Тот по-прежнему прятал лицо под капюшоном. Но от меня не ускользнуло, что малый при этом усмехнулся чуть заметно, одними губами:
– Ах, эти трубадуры, что они делают со своими прекрасными слушательницами! – с притворным осуждением заговорил он. – Темный стиль их канцон – настоящая любовная магия! Слова подогнаны друг к другу так сладостно, двусмысленности и тайные символы в стихах, подкрепленные волнующей музыкой, исподволь пленяют души девушек-невест и замужних дам, заставляют их алкать нежной страсти, забыв о долге и благочестии. Это и произошло с госпожой Алейсейн, когда она слушала юного трубадура. И она с тех пор желала неотступно следовать за тем, кто сулил ей блаженство беспечной любви, не отягощенной узами и невзгодами, любви освобождающей, юной, вечной… Совсем не той, что мог ей предложить мужлан Баренхафт!

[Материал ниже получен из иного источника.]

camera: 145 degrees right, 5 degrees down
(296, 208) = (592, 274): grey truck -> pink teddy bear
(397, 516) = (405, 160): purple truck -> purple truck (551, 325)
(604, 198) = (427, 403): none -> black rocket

Смущенный этой грубостью, я отвернулся от наглеца.
Ааскафер молчал. Видно, примерял слова семинариста к своему повествованию, а потом снова заговорил:
– Это ваши измышления. А мой рассказ правдив. Вот, что было дальше. Барон поднялся и вышел из своей комнаты. Некоторое время он бродил по замку, покуда не повстречался с певцом. Юноша учтиво поклонился и хотел пройти дальше, но барон задержал его.
– Ты прекрасно пел сегодня. Ты обладаешь и талантом, и знанием, и мастерством, и, конечно, добьешься большой славы на состязаниях певцов. Твоя песня проникла мне в сердце, которое уже долгое время скованно броней печали. Вот, возьми! – с этими словами барон снял с руки и отдал трубадуру перстень, лучший из тех, что привез с Востока. Юноша поблагодарил рыцаря и поклонившись, ушел, а барон еще долго стоял, прислонившись к холодным камням стены, и испытывал в эти минуты неизъяснимое блаженство.

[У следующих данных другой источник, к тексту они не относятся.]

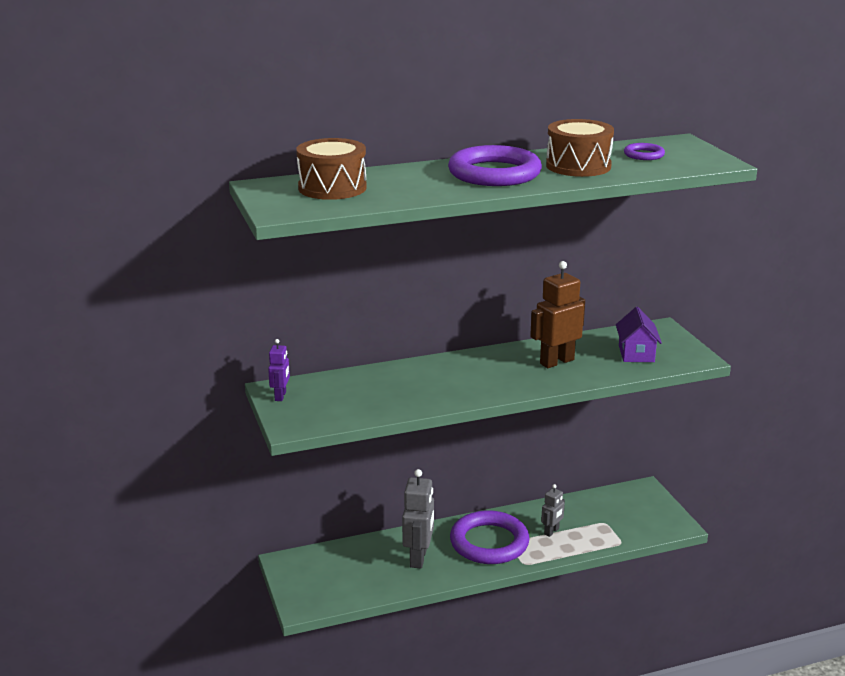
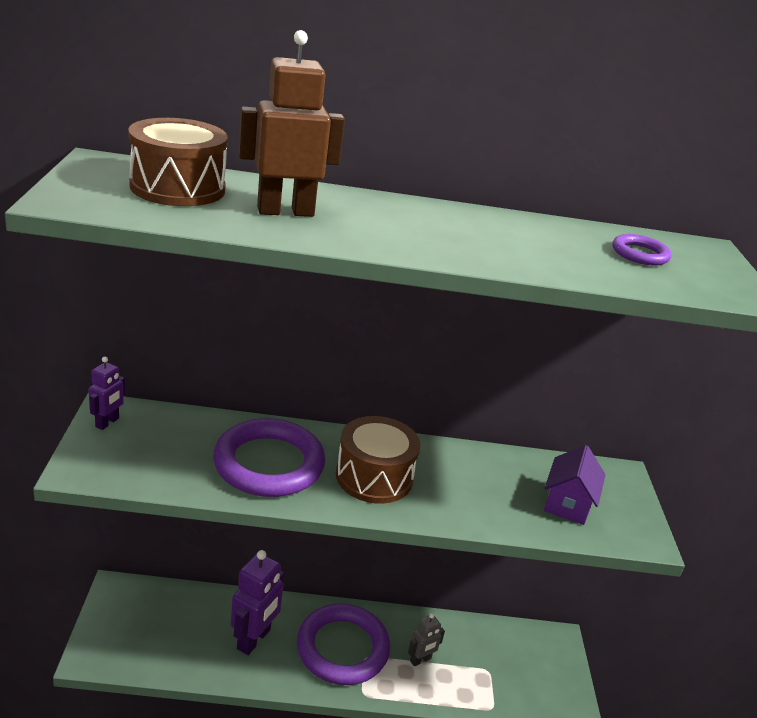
camera: 15 degrees right, 5 degrees up
(418, 558) = (254, 639): grey robot -> purple robot
(494, 173) = (408, 225): purple ring -> purple ring (269, 464)
(556, 361) = (459, 482): brown robot -> brown robot (285, 211)
(578, 166) = (532, 245): brown drum -> brown drum (374, 477)

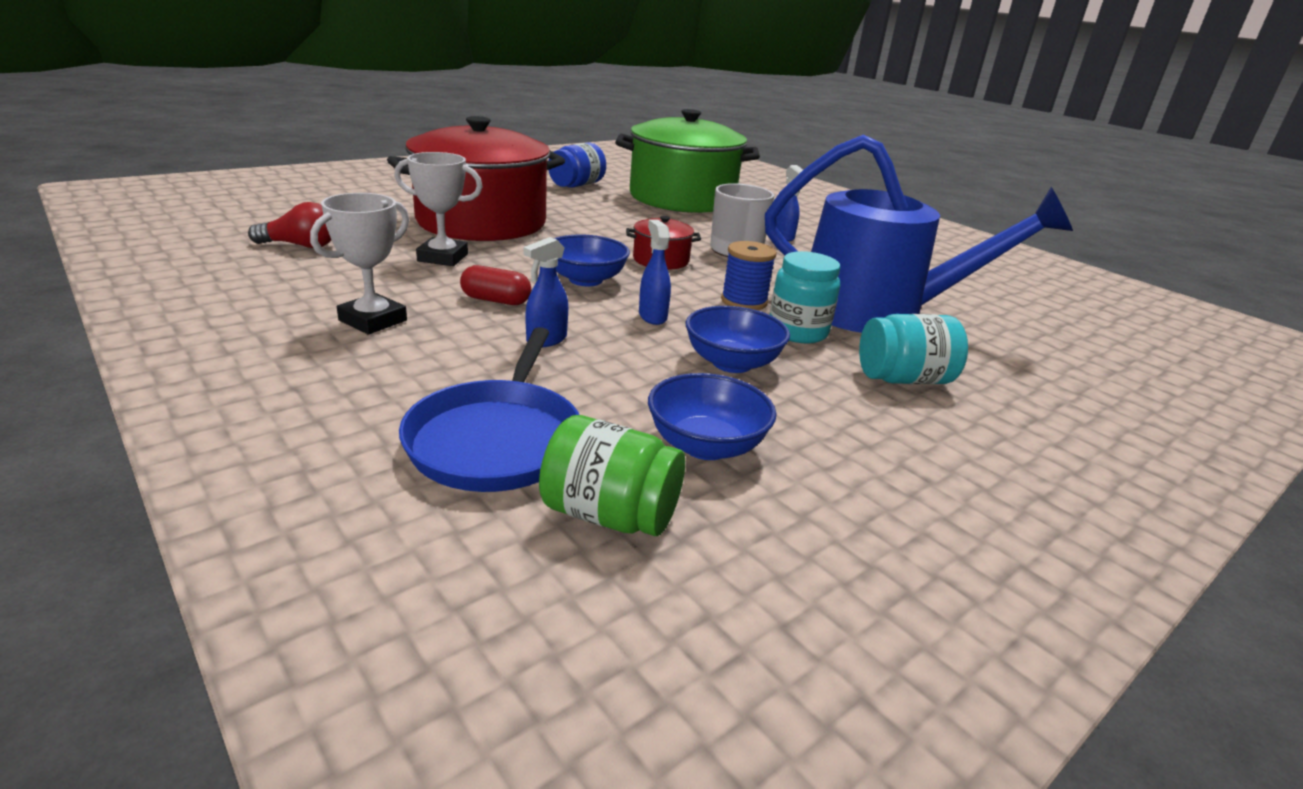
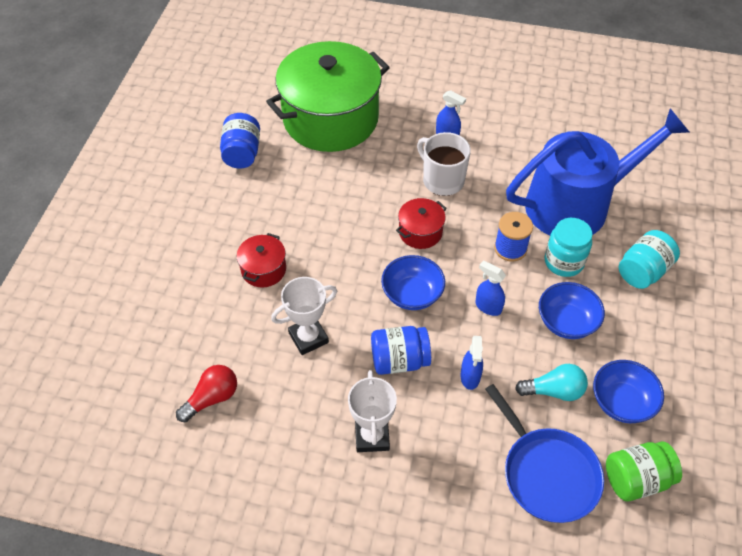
camera: 35 degrees left, 25 degrees up
(481, 222) = (263, 269): red pot -> red pot, size x0.41
(496, 300) = (399, 360): red capsule -> blue jar
(626, 393) = (553, 391): none -> turquoise light bulb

С того дня барон всегда присутствовал на обедах и никогда не пропускал того момента, когда рыцари и дамы рассаживались вкруг, чтобы слушать трубадура.
Барон Асбар подносил певцу самые щедрые подарки, и юноша вскоре привязался к своему благодетелю, а Асбар чувствовал себя спокойным и счастливым лишь в его присутствии. Это рождало в бароне странные мысли о том, что он не волен в своих чувствах, что некая сила подчинила его. Объяснить этого себе он не мог, противостоять этой силе – тоже. Так прошло несколько недель. Однажды, когда барон одевался, чтобы выйти к обеду и увидеть своего любимца, тот сам появился в дверях его комнаты. От его внезапного появления в глазах Асбара фон Баренхафта помутилось и вместо юных и совершенных черт певца ему привиделся черный лик сатаны. Видя, как рыцарь отшатнулся от него, юноша, испугавшись, ушел, а барон отослал слуг и, опустившись на колени перед распятием стал молиться об искуплении грехов. Затем решил скорее уехать из замка.